Reproduce, word for word, the portion of the anti-social software text that begins at the words "Anti-social software" and stops after "it needs popularising.".

BEGIN Supplied text

Anti-social software

Social software is good for learning if, and only if, the society of learners is, or can be persuaded to be, positive towards learning. But what if you’re a teenager in a peer group in which learning is uncool? Perhaps we need software that expressly excludes the peer group?

I was at a meeting in Birkbeck, London, November 18th, called “Workshop on Personalised Technologies for Lifelong Learning”, which included outcomes (I missed) from the MyPlan project – generally to do with e-portfolio systems, lifelong learning, etc. In the general discussion, “Next Generation Environments for Lifelong Learning”, it was Andrew Ravenscroft (who manages the fascinating InterLoc) who came out with the phrase “antisocial software”, but I thought is was so apt, even though a bit extreme, that it needs popularising.

There’s enough of a serious point there to be well worth thinking about carefully. The general assumption that social software is a potential positive force for learning (among those keen on social software) needs challenging, not because is isn’t often true, but because it isn’t true always. Rather, you have to start by thinking about what the social group norms and values are. It has been said that in some school environments, achievement is a serious handicap to social success in the peer group. Surely, in these environments, it is not a good idea to use social software for learning, in the sense of doing learning in a group which involves all the peer group by default.

END Supplied text
BEGIN Supplied data

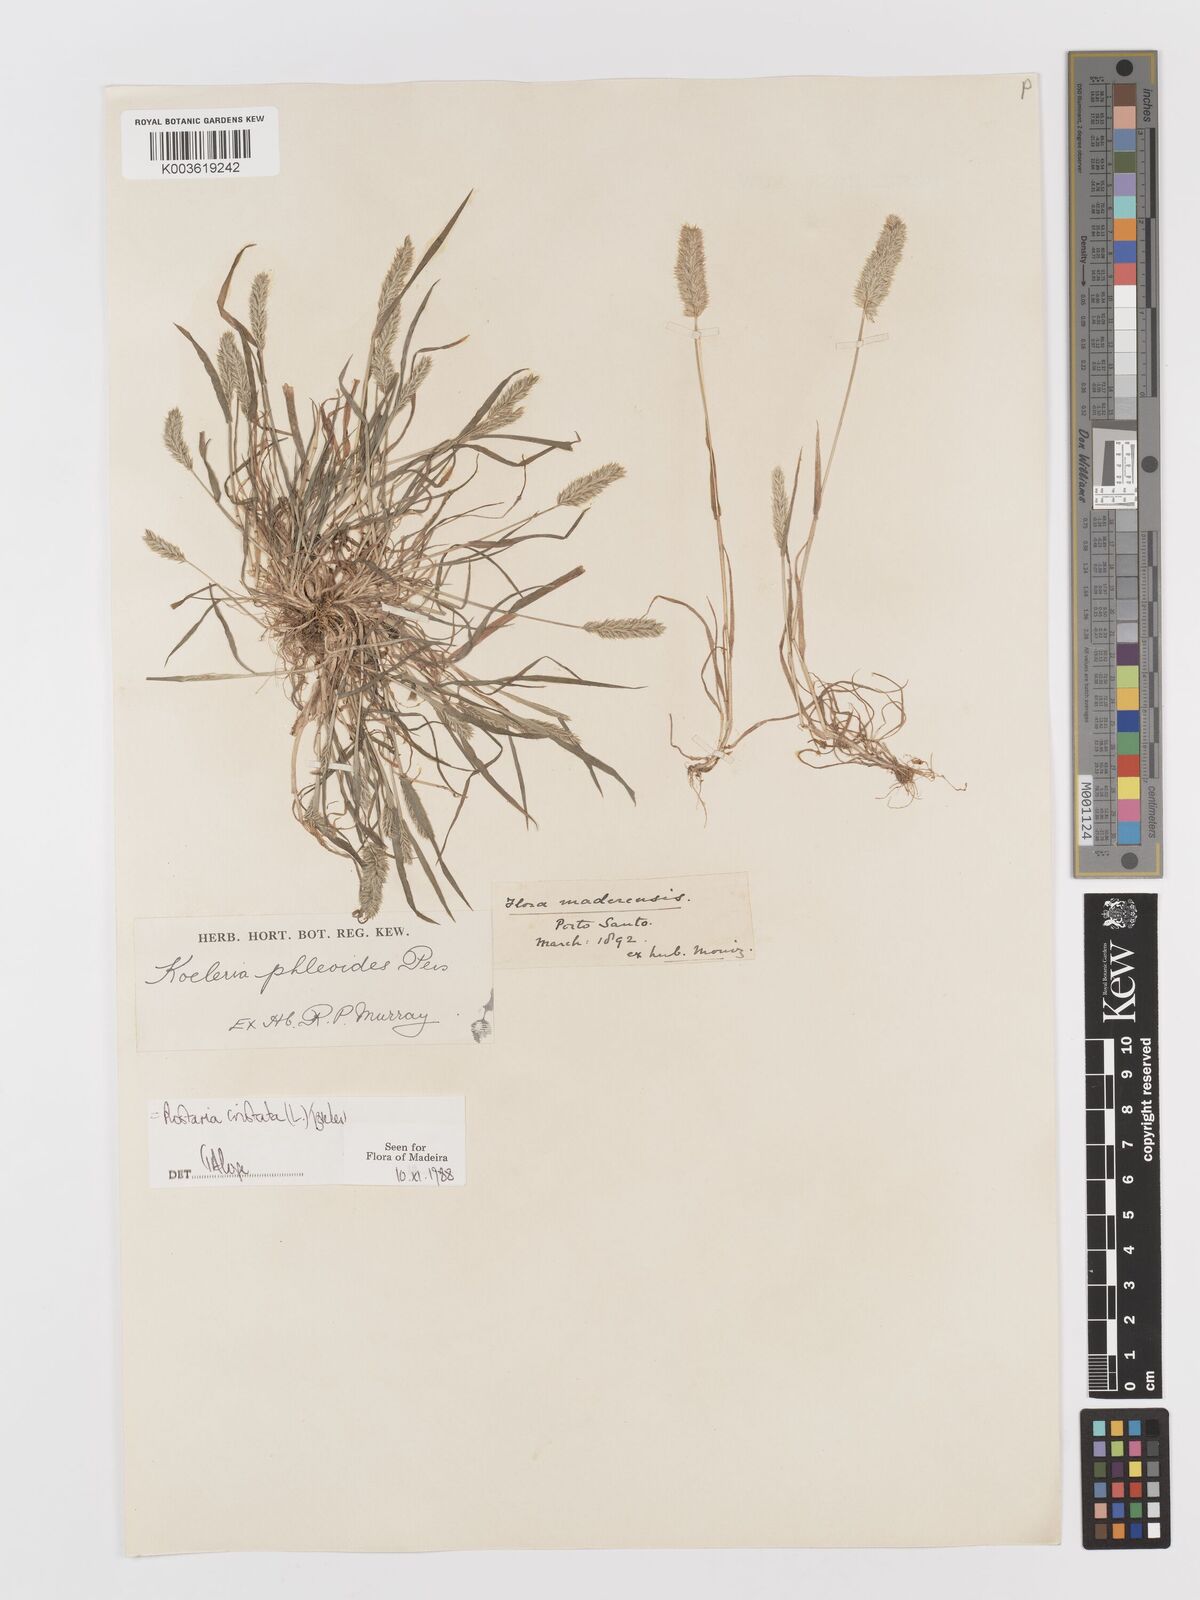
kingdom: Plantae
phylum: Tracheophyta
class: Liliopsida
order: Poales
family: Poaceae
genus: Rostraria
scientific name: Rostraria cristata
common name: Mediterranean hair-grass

END Supplied data

*Your solution*:
Anti-social software

Social software is good for learning if, and only if, the society of learners is, or can be persuaded to be, positive towards learning. But what if you’re a teenager in a peer group in which learning is uncool? Perhaps we need software that expressly excludes the peer group?

I was at a meeting in Birkbeck, London, November 18th, called “Workshop on Personalised Technologies for Lifelong Learning”, which included outcomes (I missed) from the MyPlan project – generally to do with e-portfolio systems, lifelong learning, etc. In the general discussion, “Next Generation Environments for Lifelong Learning”, it was Andrew Ravenscroft (who manages the fascinating InterLoc) who came out with the phrase “antisocial software”, but I thought is was so apt, even though a bit extreme, that it needs popularising.